Ohio: ‘An extraordinary glut of capacity’
Ohio: An extraordinary glut of capacity’
Boutiques’ will affect services offered
Is hospital quality in Ohio suffering now that certificate-of-need (CON) requirements have been downscaled? "It depends on the extent of the service," says Tom Piper, director of the CON program in Missouri’s Department of Health and past president of the American Health Planning Association in Falls Church, VA. "I’d say a community hospital doing open-heart is probably overextending itself."
In the wake of deregulation, Ohio’s Department of Health is developing quality standards and proposing rules for licensing of six types of facilities and nine service categories. The agency is drawing upon accreditation organizations such as the the Joint Commission on Accreditation of Healthcare Organizations in Oakbrook Terrace, IL, existing state licensure programs, and Medicare to develop its quality standards, which will include quality assessment and improvement, contracts, fire safety, records management, the granting of variances, and disclosure requirements and informed consent.
Piper says the state is seeing a strong tendency for physicians to jump ship, form their own groups, and set up independent surgery locations. "They can work bankers’ hours, be very selective about the clientele, and not have much responsibility by way of uncompensated care," he says.

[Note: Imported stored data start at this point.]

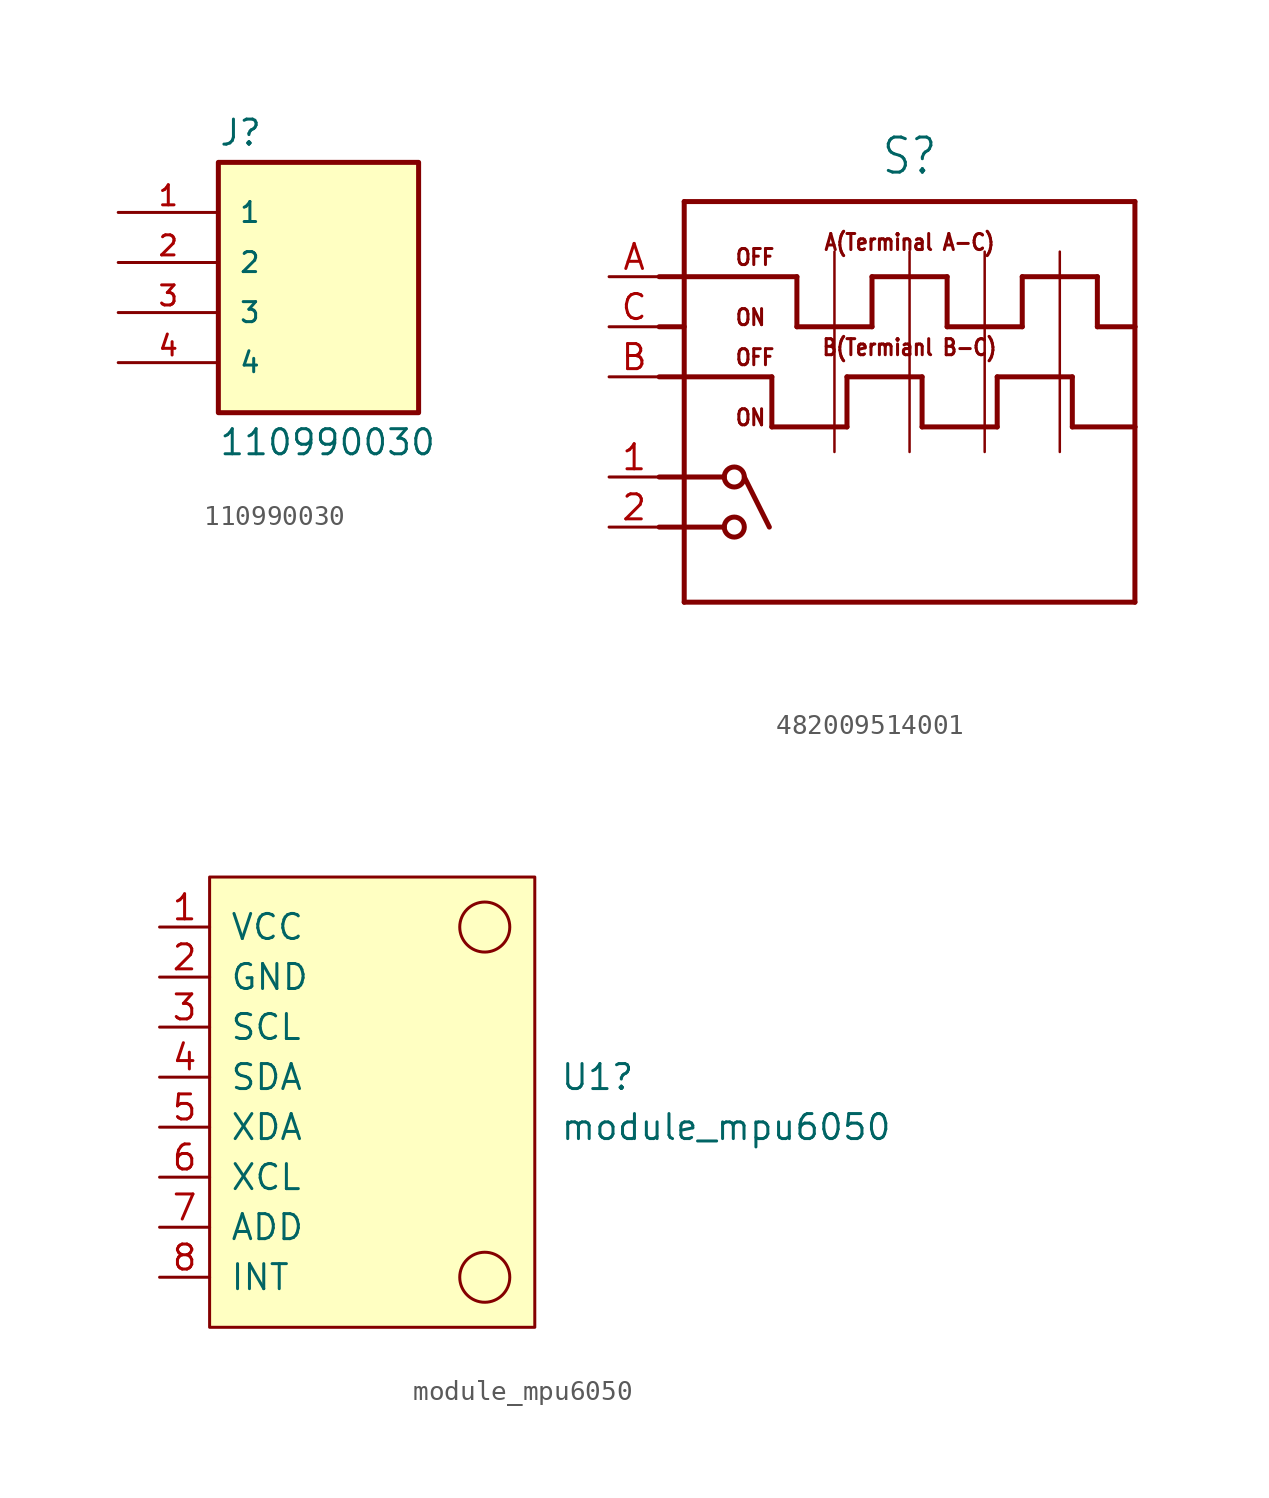
<source format=kicad_sym>
(kicad_symbol_lib
  (version 20231120)
  (generator "kicad_symbol_editor")
  (generator_version "8.0")
  (symbol "110990030"
    (pin_names
      (offset 1.016))
    (property "Reference" "J"
      (at -5.08 5.842 0)
      (effects (font (size 1.27 1.27)) (justify left bottom)))
    (property "Value" "110990030"
      (at -5.08 -8.382 0)
      (effects (font (size 1.27 1.27)) (justify left top)))
    (symbol "110990030_0_0"
      (rectangle (start -5.08 -7.62) (end 5.08 5.08) (stroke (width 0.254) (type default)) (fill (type background)))
      (pin passive line (at -10.16 2.54 0) (length 5.08) (name "1" (effects (font (size 1.016 1.016)))) (number "1" (effects (font (size 1.016 1.016)))))
      (pin passive line (at -10.16 0 0) (length 5.08) (name "2" (effects (font (size 1.016 1.016)))) (number "2" (effects (font (size 1.016 1.016)))))
      (pin passive line (at -10.16 -2.54 0) (length 5.08) (name "3" (effects (font (size 1.016 1.016)))) (number "3" (effects (font (size 1.016 1.016)))))
      (pin passive line (at -10.16 -5.08 0) (length 5.08) (name "4" (effects (font (size 1.016 1.016)))) (number "4" (effects (font (size 1.016 1.016)))))))
  (symbol "482009514001"
    (property "Reference" "S"
      (at 0 12.7 0)
      (effects (font (size 1.778 1.511)) (justify bottom)))
    (property "Value" ""
      (at 0 -11.43 0)
      (effects (font (size 1.778 1.511)) (justify bottom)))
    (property "ki_locked" ""
      (at 0 0 0)
      (effects (font (size 1.27 1.27))))
    (symbol "482009514001_1_0"
      (circle (center -8.89 -5.08) (radius 0.508) (stroke (width 0.254) (type solid)) (fill (type none)))
      (circle (center -8.89 -2.54) (radius 0.508) (stroke (width 0.254) (type solid)) (fill (type none)))
      (polyline (pts (xy -12.7 -5.08) (xy -9.398 -5.08)) (stroke (width 0.254) (type solid)) (fill (type none)))
      (polyline (pts (xy -12.7 -2.54) (xy -9.398 -2.54)) (stroke (width 0.254) (type solid)) (fill (type none)))
      (polyline (pts (xy -12.7 2.54) (xy -6.985 2.54)) (stroke (width 0.254) (type solid)) (fill (type none)))
      (polyline (pts (xy -11.43 -8.89) (xy 11.43 -8.89)) (stroke (width 0.254) (type solid)) (fill (type none)))
      (polyline (pts (xy -11.43 5.08) (xy -12.7 5.08)) (stroke (width 0.254) (type solid)) (fill (type none)))
      (polyline (pts (xy -11.43 11.43) (xy -11.43 -8.89)) (stroke (width 0.254) (type solid)) (fill (type none)))
      (polyline (pts (xy -8.382 -2.54) (xy -7.112 -5.08)) (stroke (width 0.254) (type solid)) (fill (type none)))
      (polyline (pts (xy -6.985 0) (xy -3.175 0)) (stroke (width 0.254) (type solid)) (fill (type none)))
      (polyline (pts (xy -6.985 2.54) (xy -6.985 0)) (stroke (width 0.254) (type solid)) (fill (type none)))
      (polyline (pts (xy -5.715 5.08) (xy -1.905 5.08)) (stroke (width 0.254) (type solid)) (fill (type none)))
      (polyline (pts (xy -5.715 7.62) (xy -12.7 7.62)) (stroke (width 0.254) (type solid)) (fill (type none)))
      (polyline (pts (xy -5.715 7.62) (xy -5.715 5.08)) (stroke (width 0.254) (type solid)) (fill (type none)))
      (polyline (pts (xy -3.81 8.89) (xy -3.81 -1.27)) (stroke (width 0.127) (type solid)) (fill (type none)))
      (polyline (pts (xy -3.175 0) (xy -3.175 2.54)) (stroke (width 0.254) (type solid)) (fill (type none)))
      (polyline (pts (xy -3.175 2.54) (xy 0.635 2.54)) (stroke (width 0.254) (type solid)) (fill (type none)))
      (polyline (pts (xy -1.905 5.08) (xy -1.905 7.62)) (stroke (width 0.254) (type solid)) (fill (type none)))
      (polyline (pts (xy -1.905 7.62) (xy 1.905 7.62)) (stroke (width 0.254) (type solid)) (fill (type none)))
      (polyline (pts (xy 0 8.89) (xy 0 -1.27)) (stroke (width 0.127) (type solid)) (fill (type none)))
      (polyline (pts (xy 0.635 0) (xy 4.445 0)) (stroke (width 0.254) (type solid)) (fill (type none)))
      (polyline (pts (xy 0.635 2.54) (xy 0.635 0)) (stroke (width 0.254) (type solid)) (fill (type none)))
      (polyline (pts (xy 1.905 5.08) (xy 5.715 5.08)) (stroke (width 0.254) (type solid)) (fill (type none)))
      (polyline (pts (xy 1.905 7.62) (xy 1.905 5.08)) (stroke (width 0.254) (type solid)) (fill (type none)))
      (polyline (pts (xy 3.81 8.89) (xy 3.81 -1.27)) (stroke (width 0.127) (type solid)) (fill (type none)))
      (polyline (pts (xy 4.445 0) (xy 4.445 2.54)) (stroke (width 0.254) (type solid)) (fill (type none)))
      (polyline (pts (xy 4.445 2.54) (xy 8.255 2.54)) (stroke (width 0.254) (type solid)) (fill (type none)))
      (polyline (pts (xy 5.715 5.08) (xy 5.715 7.62)) (stroke (width 0.254) (type solid)) (fill (type none)))
      (polyline (pts (xy 5.715 7.62) (xy 9.525 7.62)) (stroke (width 0.254) (type solid)) (fill (type none)))
      (polyline (pts (xy 7.62 8.89) (xy 7.62 -1.27)) (stroke (width 0.127) (type solid)) (fill (type none)))
      (polyline (pts (xy 8.255 0) (xy 11.43 0)) (stroke (width 0.254) (type solid)) (fill (type none)))
      (polyline (pts (xy 8.255 2.54) (xy 8.255 0)) (stroke (width 0.254) (type solid)) (fill (type none)))
      (polyline (pts (xy 9.525 5.08) (xy 11.43 5.08)) (stroke (width 0.254) (type solid)) (fill (type none)))
      (polyline (pts (xy 9.525 7.62) (xy 9.525 5.08)) (stroke (width 0.254) (type solid)) (fill (type none)))
      (polyline (pts (xy 11.43 -8.89) (xy 11.43 0)) (stroke (width 0.254) (type solid)) (fill (type none)))
      (polyline (pts (xy 11.43 0) (xy 11.43 5.08)) (stroke (width 0.254) (type solid)) (fill (type none)))
      (polyline (pts (xy 11.43 5.08) (xy 11.43 11.43)) (stroke (width 0.254) (type solid)) (fill (type none)))
      (polyline (pts (xy 11.43 11.43) (xy -11.43 11.43)) (stroke (width 0.254) (type solid)) (fill (type none)))
      (text "A(Terminal A-C)" (at 0 8.89 0) (effects (font (size 0.813 0.691)) (justify bottom)))
      (text "B(Termianl B-C)" (at 0 3.556 0) (effects (font (size 0.813 0.691)) (justify bottom)))
      (text "OFF" (at -8.89 3.048 0) (effects (font (size 0.813 0.691)) (justify left bottom)))
      (text "OFF" (at -8.89 8.128 0) (effects (font (size 0.813 0.691)) (justify left bottom)))
      (text "ON" (at -8.89 0 0) (effects (font (size 0.813 0.691)) (justify left bottom)))
      (text "ON" (at -8.89 5.08 0) (effects (font (size 0.813 0.691)) (justify left bottom)))
      (pin passive line (at -15.24 -2.54 0) (length 2.54) (name "1" (effects (font (size 0 0)))) (number "1" (effects (font (size 1.27 1.27)))))
      (pin passive line (at -15.24 -5.08 0) (length 2.54) (name "2" (effects (font (size 0 0)))) (number "2" (effects (font (size 1.27 1.27)))))
      (pin passive line (at -15.24 7.62 0) (length 2.54) (name "A" (effects (font (size 0 0)))) (number "A" (effects (font (size 1.27 1.27)))))
      (pin passive line (at -15.24 2.54 0) (length 2.54) (name "B" (effects (font (size 0 0)))) (number "B" (effects (font (size 1.27 1.27)))))
      (pin passive line (at -15.24 5.08 0) (length 2.54) (name "COM" (effects (font (size 0 0)))) (number "C" (effects (font (size 1.27 1.27)))))))
  (symbol "module_mpu6050"
    (pin_names
      (offset 1.016))
    (property "Reference" "U1"
      (at 20.32 10.16 0)
      (effects (font (size 1.27 1.27)) (justify left)))
    (property "Value" "module_mpu6050"
      (at 20.32 7.62 0)
      (effects (font (size 1.27 1.27)) (justify left)))
    (symbol "module_mpu6050_0_1"
      (rectangle (start 2.54 20.32) (end 19.05 -2.54) (stroke (width 0) (type default)) (fill (type background)))
      (circle (center 16.51 0) (radius 1.27) (stroke (width 0) (type default)) (fill (type none)))
      (circle (center 16.51 17.78) (radius 1.27) (stroke (width 0) (type default)) (fill (type none))))
    (symbol "module_mpu6050_1_1"
      (pin input line (at 0 17.78 0) (length 2.54) (name "VCC" (effects (font (size 1.27 1.27)))) (number "1" (effects (font (size 1.27 1.27)))))
      (pin input line (at 0 15.24 0) (length 2.54) (name "GND" (effects (font (size 1.27 1.27)))) (number "2" (effects (font (size 1.27 1.27)))))
      (pin input line (at 0 12.7 0) (length 2.54) (name "SCL" (effects (font (size 1.27 1.27)))) (number "3" (effects (font (size 1.27 1.27)))))
      (pin input line (at 0 10.16 0) (length 2.54) (name "SDA" (effects (font (size 1.27 1.27)))) (number "4" (effects (font (size 1.27 1.27)))))
      (pin input line (at 0 7.62 0) (length 2.54) (name "XDA" (effects (font (size 1.27 1.27)))) (number "5" (effects (font (size 1.27 1.27)))))
      (pin input line (at 0 5.08 0) (length 2.54) (name "XCL" (effects (font (size 1.27 1.27)))) (number "6" (effects (font (size 1.27 1.27)))))
      (pin input line (at 0 2.54 0) (length 2.54) (name "ADD" (effects (font (size 1.27 1.27)))) (number "7" (effects (font (size 1.27 1.27)))))
      (pin input line (at 0 0 0) (length 2.54) (name "INT" (effects (font (size 1.27 1.27)))) (number "8" (effects (font (size 1.27 1.27))))))))
</source>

Piper says one study showed that there’s no immediate evidence of any negative effect after deregulation. His reply? "To that I say baloney,’ and Ohio is probably the most acute example." Ohio has been ratcheting down its CON program over a period of three years. "What they have wound up with now is an extraordinary glut of capacity," says Piper. The number of MRIs has gone up by 50%, and the number of psychiatric beds has gone up by 500.
Ohio has nearly finished phasing out its CON laws. Some suburban and rural community hospitals can now offer cardiac bypass surgery, and for-profit systems are building boutique facilities that focus on a niche specialty, offering, for example, only cardiac care or orthopedic surgery. In some Ohio towns with two hospitals, both may offer obstetric care or kidney dialysis. The state discontinued regulating the expansion of kidney dialysis stations beginning in 1995, and since that year 847 stations have opened, according to Gretchen McBeath, a lawyer for the Ohio Hospital Association in Columbus.

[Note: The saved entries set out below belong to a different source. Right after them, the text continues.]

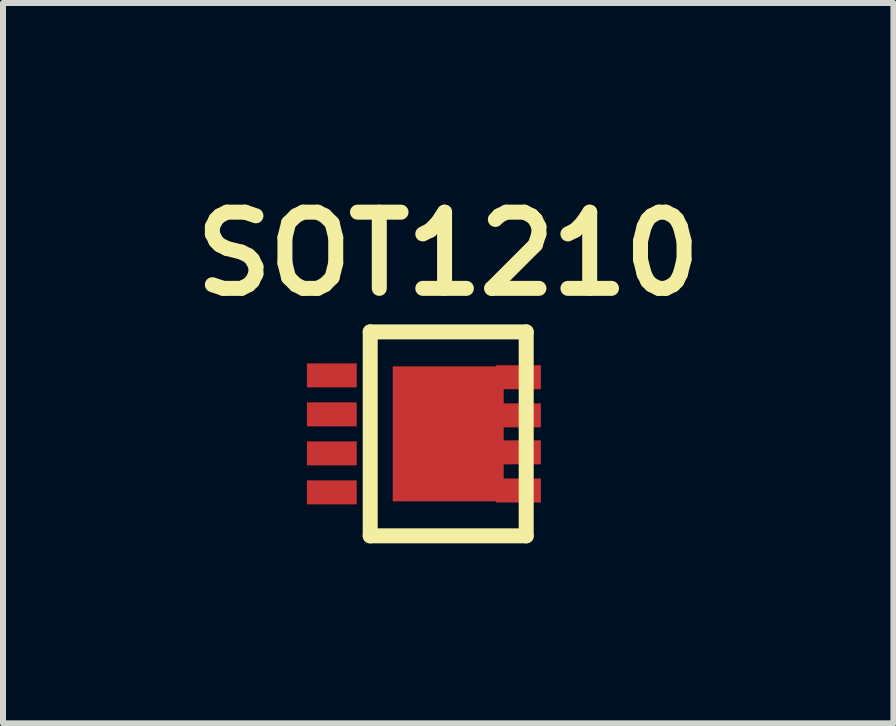
<source format=kicad_pcb>
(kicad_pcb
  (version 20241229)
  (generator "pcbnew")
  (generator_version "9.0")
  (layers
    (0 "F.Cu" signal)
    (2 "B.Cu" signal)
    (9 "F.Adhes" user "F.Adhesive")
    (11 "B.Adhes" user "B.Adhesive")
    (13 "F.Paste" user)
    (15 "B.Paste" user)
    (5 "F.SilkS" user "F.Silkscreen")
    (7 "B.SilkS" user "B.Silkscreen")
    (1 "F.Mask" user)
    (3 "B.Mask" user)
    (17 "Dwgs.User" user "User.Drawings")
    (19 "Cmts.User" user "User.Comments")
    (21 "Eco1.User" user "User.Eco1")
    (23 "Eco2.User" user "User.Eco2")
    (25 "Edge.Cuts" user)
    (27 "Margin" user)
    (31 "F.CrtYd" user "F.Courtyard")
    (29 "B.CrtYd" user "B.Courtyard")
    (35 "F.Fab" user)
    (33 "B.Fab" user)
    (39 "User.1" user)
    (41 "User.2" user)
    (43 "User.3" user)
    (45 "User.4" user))
  (footprint "SOT1210"
    (layer "F.Cu")
    (at 4.421 4.182)
    (property "Reference" "SOT1210" (at 0 -3 0) (layer "F.SilkS") (effects (font (size 1.27 1.27) (thickness 0.25))))
    (attr through_hole)
    (fp_line (start -1.3 -1.7) (end 1.3 -1.7) (stroke (width 0.25) (type solid)) (layer "F.SilkS"))
    (fp_line (start -1.3 1.7) (end -1.3 -1.7) (stroke (width 0.25) (type solid)) (layer "F.SilkS"))
    (fp_line (start -1.3 1.7) (end 1.3 1.7) (stroke (width 0.25) (type solid)) (layer "F.SilkS"))
    (fp_line (start 1.3 1.7) (end 1.3 -1.7) (stroke (width 0.25) (type solid)) (layer "F.SilkS"))
    (pad "1" smd rect (at -1.94 -0.975) (size 0.83 0.4) (layers "F.Cu" "F.Mask" "F.Paste"))
    (pad "2" smd rect (at -1.94 -0.325) (size 0.83 0.4) (layers "F.Cu" "F.Mask" "F.Paste"))
    (pad "3" smd rect (at -1.94 0.325) (size 0.83 0.4) (layers "F.Cu" "F.Mask" "F.Paste"))
    (pad "4" smd rect (at -1.94 0.975) (size 0.83 0.4) (layers "F.Cu" "F.Mask" "F.Paste"))
    (pad "T" smd rect (at 0 0) (size 1.85 2.25) (layers "F.Cu" "F.Mask" "F.Paste"))
    (pad "T" smd rect (at 1.17 -0.944) (size 0.75 0.4) (layers "F.Cu" "F.Mask" "F.Paste"))
    (pad "T" smd rect (at 1.17 -0.308) (size 0.75 0.4) (layers "F.Cu" "F.Mask" "F.Paste"))
    (pad "T" smd rect (at 1.17 0.308) (size 0.75 0.4) (layers "F.Cu" "F.Mask" "F.Paste"))
    (pad "T" smd rect (at 1.17 0.944) (size 0.75 0.4) (layers "F.Cu" "F.Mask" "F.Paste")))
  (gr_rect
    (start -3 -3)
    (end 11.842 9.007)
    (stroke (width 0.1) (type default))
    (fill no)
    (layer "Edge.Cuts")))
</source>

Susan Mikolic, quality standards specialist for Lake Hospital Systems in Painesville, OH, says they’re not seeing boutique facilities in her area of the state just yet, "but what we are seeing is an increasing expansion of existing facilities into different programs and areas for which they were unable to obtain a CON formerly. Now there’s nothing stopping them." For example, suburban facilities are now able to offer obstetric and cardiac services to satisfy patients who didn’t want to go into downtown Cleveland. "Until now, facilities close to home were unable to obtain CONs for those services."
A health care building boom is in process in some parts of the state. Mary Yost, RN, a spokes woman for the association, says, "What we’re seeing is not only construction in the areas of ambulatory surgery and outpatient care centers, but also proposals for new hospitals. That was not anticipated."
The new hospitals are not general care facilities, but boutique hospitals that offer specialty services. Yost says Charlotte, NC-based MedCath caused some tremors in Dayton recently when it proposed to build a freestanding heart hospital in that city, but MedCath eventually partnered with existing hospitals instead. (See related article, p. 205.) "The uproar subsided considerably because of the partnership arrangement," says Yost. "But now there’s a new MedCath proposal in Columbus for a freestanding heart hospital." And another proposal for two new hospitals that would be maternity or women’s health centers are in the offing. "People are wondering what those will do to existing hospitals and their ability to provide a full range of services if key services are siphoned away from them," says Yost.
The types of facilities under new licensing rules in Ohio are ambulatory surgical facilities; freestanding dialysis centers, inpatient rehabilitation centers, birthing centers, and radiation therapy centers; and mobile or freestanding diagnostic imaging centers. Among the nine service categories are obstetrics and newborn, open heart procedures, solid organ and bone marrow transplant, radiation therapy, diagnostic imaging, and dialysis.